Machen wir uns nichts vor: Die fünf Vetostaaten sind alle irgendwie in politische Verbrechen verwickelt, wenn man die UN-Charta als Maßstab nimmt. Die Amerikaner, die Briten und die Franzosen am meisten, die Russen und Chinesen weniger, das ist meine Analyse. Bei den Russen sind die offensichtlichen Beispiele die Invasion von Afghanistan 1979 oder der Prager Frühling 1968. Bei den Chinesen stufe ich vor allem die Besetzung von Tibet ab 1951 als illegal ein. Bei den Amerikanern reicht die Zeit nicht, um alle Kriege aufzuzählen.

Unabhängig von den Amerikanern, wir wissen ja gar nicht, was alles in Russland oder China passiert.
Was in den Ländern passiert, wissen oder erfahren wir oft nicht.
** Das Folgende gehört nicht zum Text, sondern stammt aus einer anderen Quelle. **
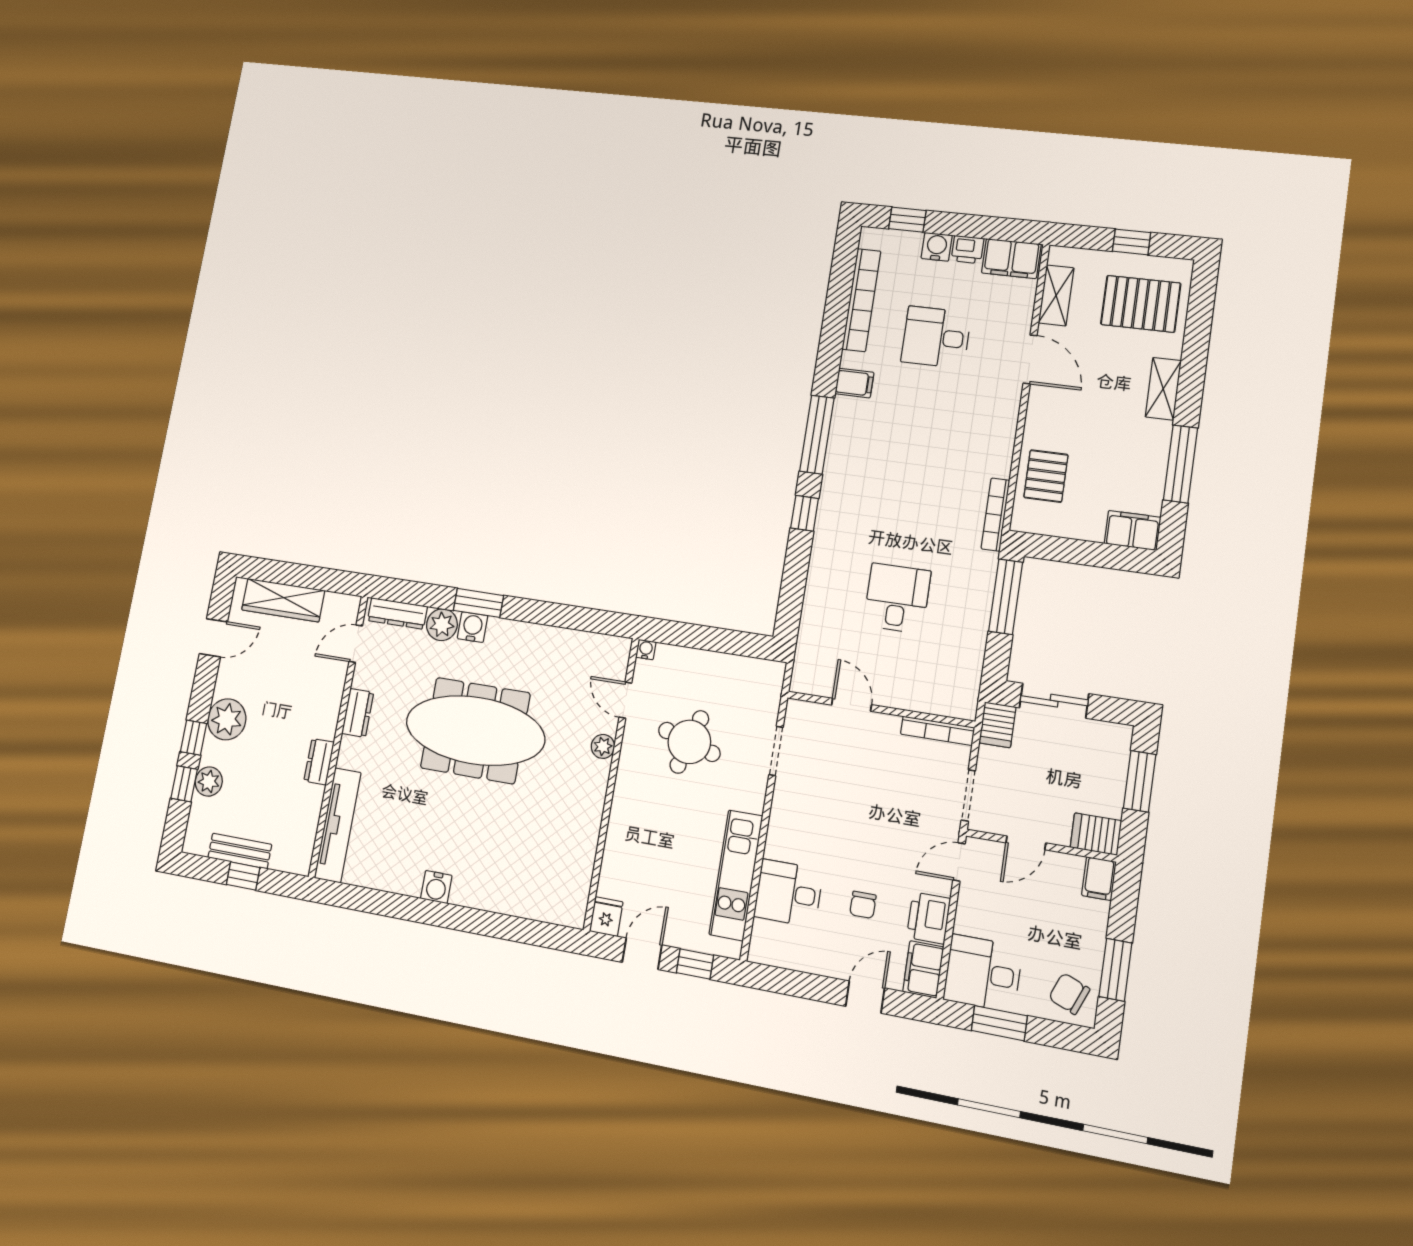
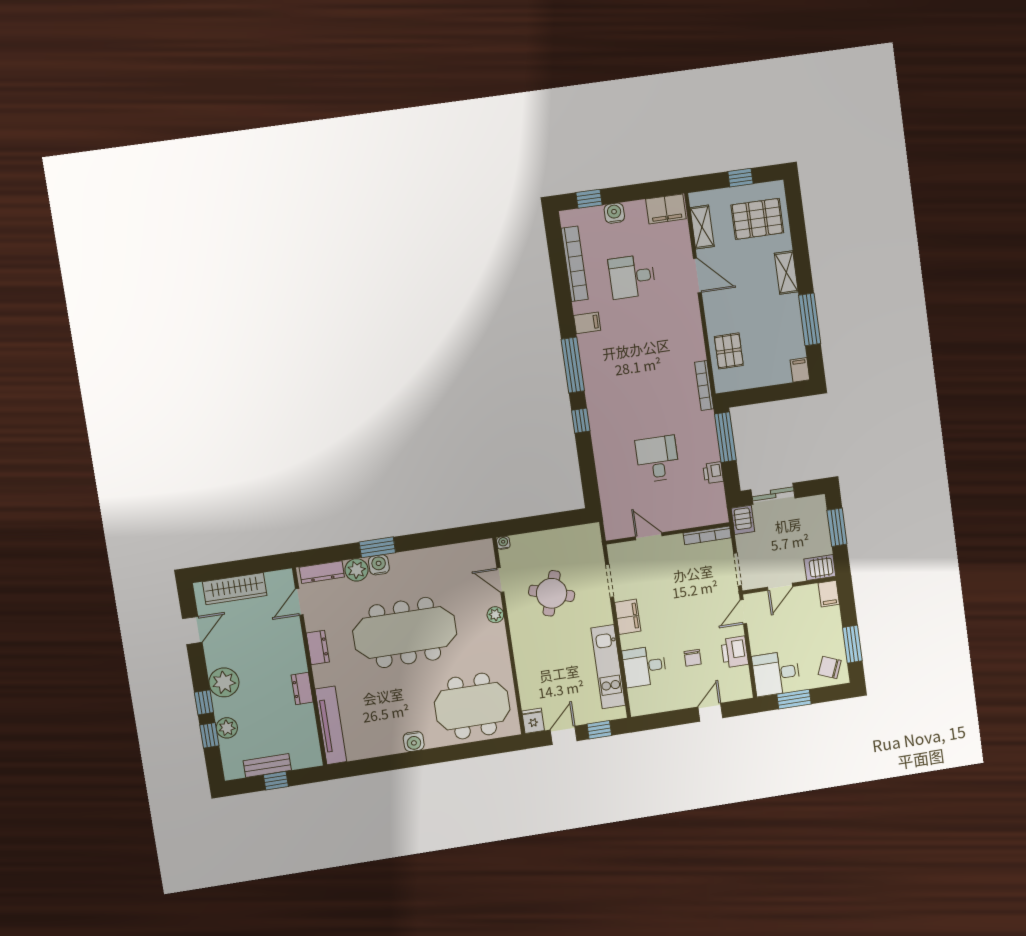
printer: (967, 249) -> (713, 473), moved, turned 90
filing cabinet: (1133, 530) -> (800, 370), width x0.50
meeting table: (530, 865) -> (472, 706), added
filing cabinet: (923, 969) -> (628, 617), moved, turned 180

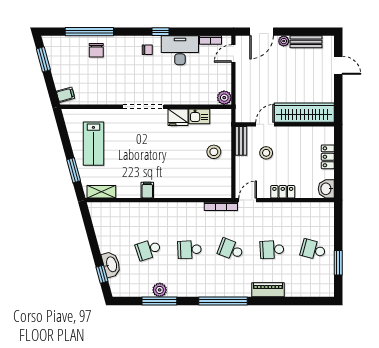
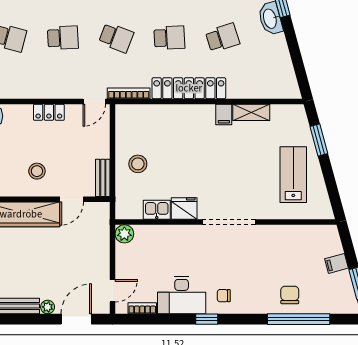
filing cabinet: (65, 95) -> (336, 263), moved
stool: (266, 153) -> (37, 171), moved
shelving: (101, 192) -> (251, 112), moved
locker: (174, 210) -> (189, 88), added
Das ist richtig. Aber die internationalen Konflikte, die kennen wir. Bei meinen Forschungen betrachte ich 193 Staatsgrenzen und schaue, ob es hier widerrechtliche Verletzungen gibt. Wird hier internationales Recht gebrochen?  Es geht mir nicht um nationales Recht. Auch da passieren schreckliche Gräueltaten. Sie sind aber nicht Teil meiner Forschung. Und das vergessen meine Kritiker oft. In der UN-Charta heißt es, alle Mitglieder unterlassen in ihren internationalen Beziehungen  jede gegen die territoriale Unversehrtheit oder die politische Unabhängigkeit eines Staates gerichtete oder sonst mit den Zielen der Vereinten Nationen unvereinbare Androhung oder Anwendung von Gewalt.
Auch wenn heute einige Völkerrechtler argumentieren, wenn schwere Verbrechen in anderen Ländern begangen werden, passt die sogenannte Verantwortung für Schutz (Responsibility to Protect) und deshalb dürfen Grenzen überschritten werden. Aber das führt uns ins Chaos, wenn wir die Landesgrenzen nicht mehr achten.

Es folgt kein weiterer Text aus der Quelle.